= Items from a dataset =
..........

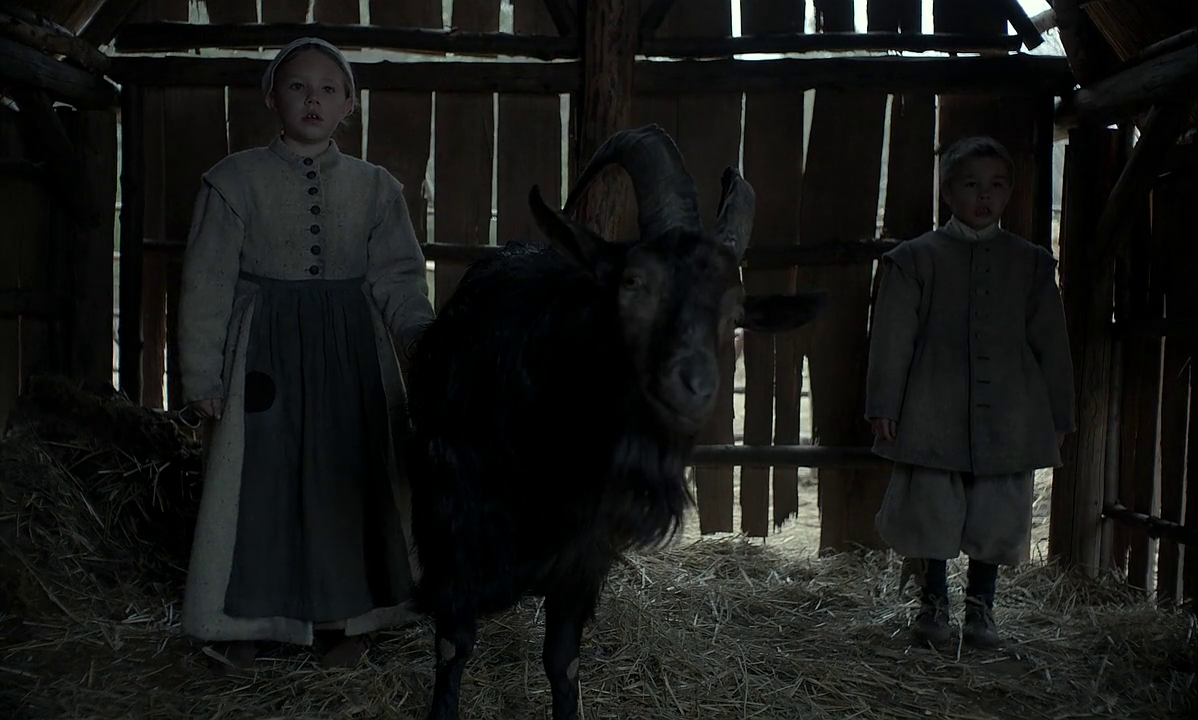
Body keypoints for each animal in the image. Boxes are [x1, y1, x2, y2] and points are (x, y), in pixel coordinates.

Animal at [401, 124, 829, 720]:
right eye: (634, 283)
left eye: (734, 313)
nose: (695, 386)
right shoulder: (452, 533)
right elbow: (452, 647)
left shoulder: (582, 561)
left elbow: (562, 661)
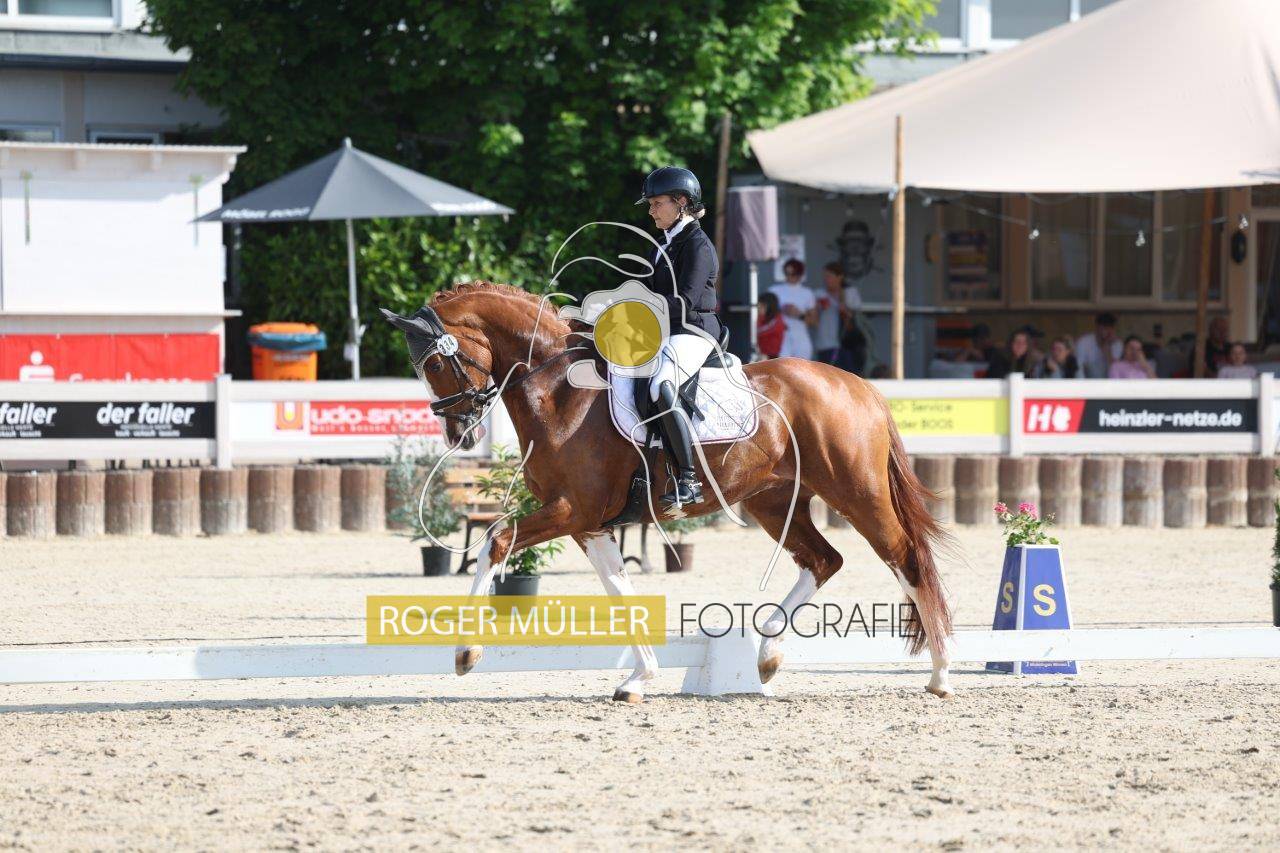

..........

= WHAT YOU WILL DO =
Print every record above exactly as written, leaving out the pictures.

= ANSWER BOX =
Body keypoints for each animal in the image. Boxes are [x1, y1, x2, y2] and points are (x, y), in pixel coordinates.

Animal at [401, 124, 829, 720]:
right eye: (634, 283)
left eye: (734, 313)
nose: (695, 386)
right shoulder: (452, 533)
right elbow: (452, 647)
left shoulder: (582, 561)
left elbow: (562, 661)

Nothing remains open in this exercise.